Amélioration de la rotation des cultures : L'avoine de printemps offre aux agriculteurs une option supplémentaire pour diversifier leurs rotations de cultures. Une rotation bien planifiée peut améliorer la santé des sols, réduire la pression des ravageurs et des maladies, et optimiser les rendements sur le long terme.
Cependant, il convient de noter que l'avoine de printemps ne dispose généralement pas d'homologation de désherbage chimique pour lutter contre les graminées. Par conséquent, il est déconseillé d'implanter de l'avoine de printemps dans une parcelle déjà infestée par des graminées. Une planification appropriée de la rotation des cultures peut aider à minimiser les problèmes liés aux adventices.
Utilisation de l'avoine de printemps en couvert végétal
L'avoine de printemps se révèle être un choix judicieux pour la mise en place de couverts végétaux, offrant divers avantages pour les agriculteurs. Voici comment elle peut être utilisée dans cette optique:
Période de semis : les agriculteurs peuvent semer de l'avoine de printemps comme couvert végétal entre les mois de juin et d'août. Cette période est propice à la croissance rapide de l'avoine, ce qui permet de maximiser sa biomasse.
Piégeage de nitrates : l'avoine de printemps a la capacité d'absorber efficacement les nitrates présents dans le sol. Cela contribue à réduire la lixiviation des nitrates dans les nappes phréatiques, ce qui est bénéfique pour l'environnement en réduisant la pollution de l'eau.
Coût maîtrisé : elle est une option économique pour la mise en place de couverts végétaux. Elle offre un excellent rapport coût-efficacité, ce qui est important pour les agriculteurs souhaitant adopter des pratiques agricoles durables tout en gérant leurs dépenses.
Biomasse comparable : malgré des différences dans l'architecture des plantes par rapport aux avoines d'hiver, l'avoine de printemps est capable de produire une biomasse comparable en tant que couvert végétal. Cette biomasse peut être utilisée à diverses fins.

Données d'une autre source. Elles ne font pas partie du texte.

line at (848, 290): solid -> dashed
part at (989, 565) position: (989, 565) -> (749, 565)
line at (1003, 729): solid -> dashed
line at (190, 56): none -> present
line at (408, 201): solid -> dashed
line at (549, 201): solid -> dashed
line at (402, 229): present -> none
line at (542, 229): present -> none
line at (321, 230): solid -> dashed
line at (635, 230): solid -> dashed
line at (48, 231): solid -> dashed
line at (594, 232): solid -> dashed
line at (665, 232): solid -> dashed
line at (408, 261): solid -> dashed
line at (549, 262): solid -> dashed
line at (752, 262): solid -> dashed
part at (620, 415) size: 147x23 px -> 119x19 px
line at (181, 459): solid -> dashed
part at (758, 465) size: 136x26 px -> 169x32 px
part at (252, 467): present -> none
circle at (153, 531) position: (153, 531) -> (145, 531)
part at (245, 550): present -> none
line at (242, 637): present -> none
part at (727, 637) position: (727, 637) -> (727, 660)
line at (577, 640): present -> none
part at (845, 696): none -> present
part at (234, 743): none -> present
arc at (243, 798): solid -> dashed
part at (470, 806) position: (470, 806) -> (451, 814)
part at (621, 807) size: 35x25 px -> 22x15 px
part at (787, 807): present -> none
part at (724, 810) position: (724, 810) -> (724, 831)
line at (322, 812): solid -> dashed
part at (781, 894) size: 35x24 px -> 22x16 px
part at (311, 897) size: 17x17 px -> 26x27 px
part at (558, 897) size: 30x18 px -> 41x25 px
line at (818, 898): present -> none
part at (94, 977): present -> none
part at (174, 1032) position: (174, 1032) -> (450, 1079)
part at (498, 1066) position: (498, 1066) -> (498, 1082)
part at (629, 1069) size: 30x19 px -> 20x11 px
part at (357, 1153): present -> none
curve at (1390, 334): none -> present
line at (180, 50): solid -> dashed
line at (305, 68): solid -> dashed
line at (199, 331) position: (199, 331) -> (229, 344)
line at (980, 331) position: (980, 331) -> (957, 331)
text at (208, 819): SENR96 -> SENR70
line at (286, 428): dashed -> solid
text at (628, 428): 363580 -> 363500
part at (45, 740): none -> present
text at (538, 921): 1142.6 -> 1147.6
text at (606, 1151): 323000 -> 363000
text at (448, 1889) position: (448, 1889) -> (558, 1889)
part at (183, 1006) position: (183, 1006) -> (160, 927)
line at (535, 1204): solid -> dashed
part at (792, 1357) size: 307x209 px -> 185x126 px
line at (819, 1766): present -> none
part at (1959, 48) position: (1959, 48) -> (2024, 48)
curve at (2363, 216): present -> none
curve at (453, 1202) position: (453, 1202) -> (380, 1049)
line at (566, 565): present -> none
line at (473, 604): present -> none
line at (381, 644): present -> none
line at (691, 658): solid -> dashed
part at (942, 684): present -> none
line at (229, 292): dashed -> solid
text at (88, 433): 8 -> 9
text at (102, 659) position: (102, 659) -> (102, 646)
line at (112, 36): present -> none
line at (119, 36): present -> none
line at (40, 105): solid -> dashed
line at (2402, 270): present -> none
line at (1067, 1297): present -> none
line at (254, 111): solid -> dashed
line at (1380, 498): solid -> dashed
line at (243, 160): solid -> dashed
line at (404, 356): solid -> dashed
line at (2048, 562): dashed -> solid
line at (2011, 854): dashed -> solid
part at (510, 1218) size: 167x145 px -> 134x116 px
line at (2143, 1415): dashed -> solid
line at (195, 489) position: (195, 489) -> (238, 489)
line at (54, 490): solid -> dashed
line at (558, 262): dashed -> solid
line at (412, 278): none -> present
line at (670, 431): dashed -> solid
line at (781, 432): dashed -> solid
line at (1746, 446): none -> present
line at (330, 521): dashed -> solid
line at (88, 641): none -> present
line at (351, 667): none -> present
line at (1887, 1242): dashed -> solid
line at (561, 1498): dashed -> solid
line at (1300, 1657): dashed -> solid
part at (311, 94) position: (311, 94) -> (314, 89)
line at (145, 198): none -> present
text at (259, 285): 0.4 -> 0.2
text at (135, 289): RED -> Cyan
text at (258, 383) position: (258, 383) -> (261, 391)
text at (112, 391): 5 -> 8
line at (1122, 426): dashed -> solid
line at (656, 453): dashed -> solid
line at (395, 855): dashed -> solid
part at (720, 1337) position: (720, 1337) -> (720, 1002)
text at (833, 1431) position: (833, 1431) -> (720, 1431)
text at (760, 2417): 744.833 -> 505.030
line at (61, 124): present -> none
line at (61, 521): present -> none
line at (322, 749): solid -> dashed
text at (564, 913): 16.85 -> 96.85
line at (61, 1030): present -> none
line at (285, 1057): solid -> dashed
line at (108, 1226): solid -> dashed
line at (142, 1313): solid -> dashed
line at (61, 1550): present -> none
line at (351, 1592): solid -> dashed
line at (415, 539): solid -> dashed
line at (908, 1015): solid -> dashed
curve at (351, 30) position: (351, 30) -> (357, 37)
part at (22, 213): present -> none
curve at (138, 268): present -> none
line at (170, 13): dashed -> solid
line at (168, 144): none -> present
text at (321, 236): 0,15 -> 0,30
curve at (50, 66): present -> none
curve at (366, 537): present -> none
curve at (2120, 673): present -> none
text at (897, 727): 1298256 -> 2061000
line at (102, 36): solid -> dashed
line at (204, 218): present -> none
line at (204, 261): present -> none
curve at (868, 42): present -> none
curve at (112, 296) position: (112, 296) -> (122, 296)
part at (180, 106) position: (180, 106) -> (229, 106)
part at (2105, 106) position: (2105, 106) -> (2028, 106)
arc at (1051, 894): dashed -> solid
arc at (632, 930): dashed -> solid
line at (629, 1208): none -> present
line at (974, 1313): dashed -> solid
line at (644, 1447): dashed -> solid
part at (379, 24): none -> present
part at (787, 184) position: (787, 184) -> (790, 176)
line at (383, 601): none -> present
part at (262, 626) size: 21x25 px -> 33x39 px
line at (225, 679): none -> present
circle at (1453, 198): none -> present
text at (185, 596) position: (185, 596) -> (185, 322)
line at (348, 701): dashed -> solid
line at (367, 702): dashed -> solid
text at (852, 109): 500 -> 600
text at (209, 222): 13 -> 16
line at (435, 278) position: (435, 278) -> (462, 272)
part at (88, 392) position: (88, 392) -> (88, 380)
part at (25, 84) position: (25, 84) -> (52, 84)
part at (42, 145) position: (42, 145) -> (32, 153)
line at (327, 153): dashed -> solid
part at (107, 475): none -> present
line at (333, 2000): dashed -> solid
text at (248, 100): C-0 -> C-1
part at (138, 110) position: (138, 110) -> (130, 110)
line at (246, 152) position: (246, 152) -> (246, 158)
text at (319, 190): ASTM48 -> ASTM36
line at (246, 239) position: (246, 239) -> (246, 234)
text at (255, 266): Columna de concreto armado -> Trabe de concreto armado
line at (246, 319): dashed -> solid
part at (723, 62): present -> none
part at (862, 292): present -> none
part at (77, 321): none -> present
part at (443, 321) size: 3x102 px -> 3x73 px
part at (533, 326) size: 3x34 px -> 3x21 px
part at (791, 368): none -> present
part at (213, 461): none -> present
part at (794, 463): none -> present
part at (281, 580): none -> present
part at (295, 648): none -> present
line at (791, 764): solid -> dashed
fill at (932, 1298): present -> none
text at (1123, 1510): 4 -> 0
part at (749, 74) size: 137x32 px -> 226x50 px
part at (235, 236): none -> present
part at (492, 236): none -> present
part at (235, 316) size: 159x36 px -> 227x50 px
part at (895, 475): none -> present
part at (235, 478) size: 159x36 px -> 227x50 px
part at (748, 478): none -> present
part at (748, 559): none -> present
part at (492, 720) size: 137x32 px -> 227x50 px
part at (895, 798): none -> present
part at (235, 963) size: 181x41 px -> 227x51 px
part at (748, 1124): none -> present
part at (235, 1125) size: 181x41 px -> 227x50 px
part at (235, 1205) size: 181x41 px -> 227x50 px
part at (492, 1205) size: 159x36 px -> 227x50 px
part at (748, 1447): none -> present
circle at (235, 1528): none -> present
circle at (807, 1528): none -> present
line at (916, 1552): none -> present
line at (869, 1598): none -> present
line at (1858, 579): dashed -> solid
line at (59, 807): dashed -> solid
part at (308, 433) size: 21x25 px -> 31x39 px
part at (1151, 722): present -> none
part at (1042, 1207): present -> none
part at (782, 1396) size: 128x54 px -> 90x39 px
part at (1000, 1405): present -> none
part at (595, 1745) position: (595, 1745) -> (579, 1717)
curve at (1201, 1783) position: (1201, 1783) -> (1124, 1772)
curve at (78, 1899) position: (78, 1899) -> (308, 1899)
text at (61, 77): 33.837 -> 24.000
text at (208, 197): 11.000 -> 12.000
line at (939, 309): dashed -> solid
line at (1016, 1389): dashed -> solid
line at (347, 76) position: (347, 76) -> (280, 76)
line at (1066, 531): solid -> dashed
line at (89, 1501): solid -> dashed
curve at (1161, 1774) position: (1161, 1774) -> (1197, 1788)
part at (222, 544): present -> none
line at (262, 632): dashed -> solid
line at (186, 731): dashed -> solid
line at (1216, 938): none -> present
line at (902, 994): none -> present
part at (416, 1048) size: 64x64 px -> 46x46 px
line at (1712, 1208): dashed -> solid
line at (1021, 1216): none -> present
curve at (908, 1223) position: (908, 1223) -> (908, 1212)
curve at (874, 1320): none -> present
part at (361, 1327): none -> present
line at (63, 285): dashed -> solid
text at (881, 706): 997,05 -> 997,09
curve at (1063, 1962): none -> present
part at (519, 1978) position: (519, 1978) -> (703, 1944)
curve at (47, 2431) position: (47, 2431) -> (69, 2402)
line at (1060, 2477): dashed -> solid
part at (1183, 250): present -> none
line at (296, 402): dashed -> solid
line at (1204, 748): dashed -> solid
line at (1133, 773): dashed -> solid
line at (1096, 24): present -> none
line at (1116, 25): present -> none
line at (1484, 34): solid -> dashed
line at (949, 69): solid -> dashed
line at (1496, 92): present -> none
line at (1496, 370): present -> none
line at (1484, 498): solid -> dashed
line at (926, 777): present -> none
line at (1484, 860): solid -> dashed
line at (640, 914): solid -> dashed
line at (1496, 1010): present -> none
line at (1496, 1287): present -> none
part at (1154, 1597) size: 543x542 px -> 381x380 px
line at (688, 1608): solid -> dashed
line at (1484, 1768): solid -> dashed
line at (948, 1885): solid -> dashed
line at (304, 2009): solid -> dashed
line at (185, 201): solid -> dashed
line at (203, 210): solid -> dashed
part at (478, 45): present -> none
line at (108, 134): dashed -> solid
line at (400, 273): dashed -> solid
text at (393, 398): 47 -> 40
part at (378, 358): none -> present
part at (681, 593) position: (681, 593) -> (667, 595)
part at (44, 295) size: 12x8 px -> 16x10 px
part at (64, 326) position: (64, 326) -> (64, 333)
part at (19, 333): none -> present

Associations possibles : elle peut être semée en association avec d'autres céréales ou des légumineuses pour former un couvert végétal diversifié. Par exemple, un mélange d'avoine de printemps, de trèfle d'Alexandrie et de vesce de printemps peut être particulièrement intéressant. Ce type de mélange peut être valorisé en tant que pâturage, ce qui peut avoir des avantages pour l'alimentation animale.
L’utilisation de l'avoine de printemps en tant que couvert végétal présente des avantages significatifs, notamment la réduction de la lixiviation des nitrates, un coût maîtrisé, une biomasse comparable à d'autres cultures de couverture, et la possibilité de créer des associations diversifiées. Les agriculteurs peuvent intégrer cette pratique dans leurs systèmes agricoles pour améliorer la santé des sols et contribuer à des pratiques agricoles plus durables.